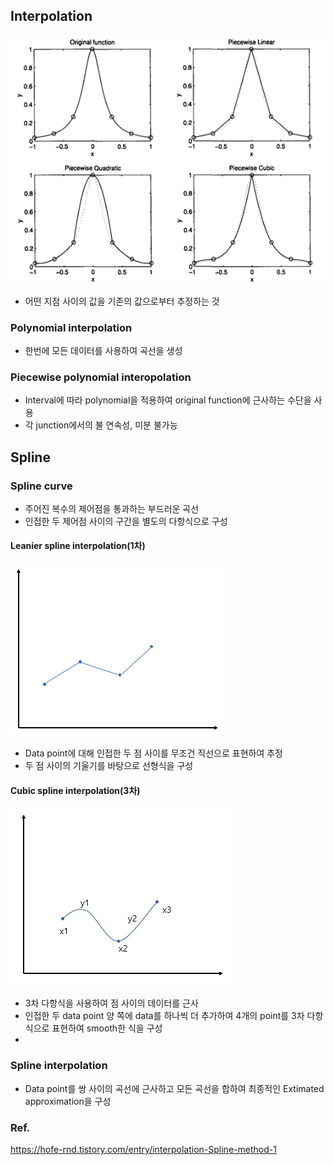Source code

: ## Interpolation
![](../Attatched/Pasted%20image%2020240128171548.png)
- 어떤 지점 사이의 값을 기존의 값으로부터 추정하는 것
### Polynomial interpolation
- 한번에 모든 데이터를 사용하여 곡선을 생성
### Piecewise polynomial interopolation
- Interval에 따라 polynomial을 적용하여 original function에 근사하는 수단을 사용
- 각 junction에서의 불 연속성, 미분 불가능
## Spline
### Spline curve
- 주어진 복수의 제어점을 통과하는 부드러운 곡선
- 인접한 두 제어점 사이의 구간을 별도의 다항식으로 구성
#### Leanier spline interpolation(1차)
![](../Attatched/Pasted%20image%2020240128171525.png)
- Data point에 대해 인접한 두 점 사이를 무조건 직선으로 표현하여 추정
- 두 점 사이의 기울기를 바탕으로 선형식을 구성
#### Cubic spline interpolation(3차)
![](../Attatched/Pasted%20image%2020240128171519.png)
- 3차 다항식을 사용하여 점 사이의 데이터를 근사
- 인접한 두 data point 양 쪽에 data를 하나씩 더 추가하여 4개의 point를 3차 다항식으로 표현하여 smooth한 식을 구성
- 
### Spline interpolation
- Data point를 쌍 사이의 곡선에 근사하고 모든 곡선을 합하여 최종적인 Extimated approximation을 구성
### Ref.
https://hofe-rnd.tistory.com/entry/interpolation-Spline-method-1
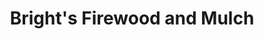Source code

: ---
title: "Bright's Firewood and Mulch"
url: /doylestown/brights-firewood-and-mulch/
shop: garden centre
---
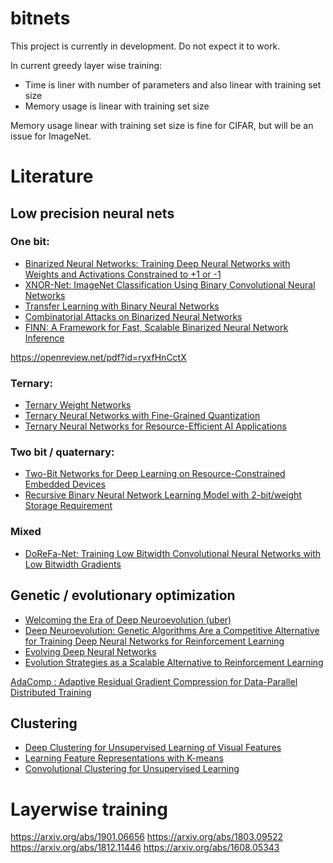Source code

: # bitnets
This project is currently in development. Do not expect it to work.

In current greedy layer wise training:
- Time is liner with number of parameters and also linear with training set size
- Memory usage is linear with training set size

Memory usage linear with training set size is fine for CIFAR, but will be an issue for ImageNet.




# Literature
## Low precision neural nets

### One bit:
- [Binarized Neural Networks: Training Deep Neural Networks with Weights and Activations Constrained to +1 or -1](https://arxiv.org/abs/1602.02830)
- [XNOR-Net: ImageNet Classification Using Binary Convolutional Neural Networks](https://pjreddie.com/media/files/papers/xnor.pdf)
- [Transfer Learning with Binary Neural Networks](https://arxiv.org/abs/1711.10761)
- [Combinatorial Attacks on Binarized Neural Networks](https://arxiv.org/abs/1810.03538)
- [FINN: A Framework for Fast, Scalable Binarized Neural Network Inference](https://arxiv.org/abs/1612.07119)

https://openreview.net/pdf?id=ryxfHnCctX

### Ternary:
- [Ternary Weight Networks](https://arxiv.org/abs/1605.04711)
- [Ternary Neural Networks with Fine-Grained Quantization](https://arxiv.org/abs/1705.01462)
- [Ternary Neural Networks for Resource-Efficient AI Applications](https://arxiv.org/abs/1609.00222)

### Two bit / quaternary:
- [Two-Bit Networks for Deep Learning on Resource-Constrained Embedded Devices](https://arxiv.org/abs/1701.00485)
- [Recursive Binary Neural Network Learning Model with 2-bit/weight Storage Requirement](https://openreview.net/forum?id=rkONG0xAW)

### Mixed
- [DoReFa-Net: Training Low Bitwidth Convolutional Neural Networks with Low Bitwidth Gradients](https://arxiv.org/abs/1606.06160)

## Genetic / evolutionary optimization
- [Welcoming the Era of Deep Neuroevolution (uber)](https://eng.uber.com/deep-neuroevolution/)
- [Deep Neuroevolution: Genetic Algorithms Are a Competitive Alternative for Training Deep Neural Networks for Reinforcement Learning](https://arxiv.org/abs/1712.06567)
- [Evolving Deep Neural Networks](https://arxiv.org/abs/1703.00548)
- [Evolution Strategies as a Scalable Alternative to Reinforcement Learning](https://blog.openai.com/evolution-strategies/)


[AdaComp : Adaptive Residual Gradient Compression for Data-Parallel Distributed Training](https://arxiv.org/abs/1712.02679)

## Clustering
- [Deep Clustering for Unsupervised Learning of Visual Features](https://arxiv.org/abs/1807.05520)
- [Learning Feature Representations with K-means](https://www-cs.stanford.edu/~acoates/papers/coatesng_nntot2012.pdf)
- [Convolutional Clustering for Unsupervised Learning](https://arxiv.org/abs/1511.06241)

# Layerwise training
https://arxiv.org/abs/1901.06656
https://arxiv.org/abs/1803.09522
https://arxiv.org/abs/1812.11446
https://arxiv.org/abs/1608.05343

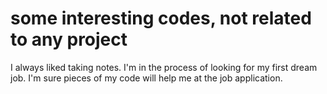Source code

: # some interesting codes, not related to any project

I always liked taking notes.
I'm in the process of looking for my first dream job. I'm sure pieces of my code will help me at the job application.
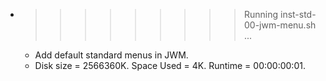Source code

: * >>>>>>>>> Running inst-std-00-jwm-menu.sh ...
  * Add default standard menus in JWM.
  * Disk size = 2566360K. Space Used = 4K. Runtime = 00:00:00:01.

☆ ☆ ☆ ☆ ☆ ☆ ☆

Exercise prompt. Take the lines from the start of the listing above through the line with "### Piecewise polynomial interopolation", both ends included, and copy them exactly, leaving the pictures behind.

Result for this exercise.
Source code

: ## Interpolation
![](../Attatched/Pasted%20image%2020240128171548.png)
- 어떤 지점 사이의 값을 기존의 값으로부터 추정하는 것
### Polynomial interpolation
- 한번에 모든 데이터를 사용하여 곡선을 생성
### Piecewise polynomial interopolation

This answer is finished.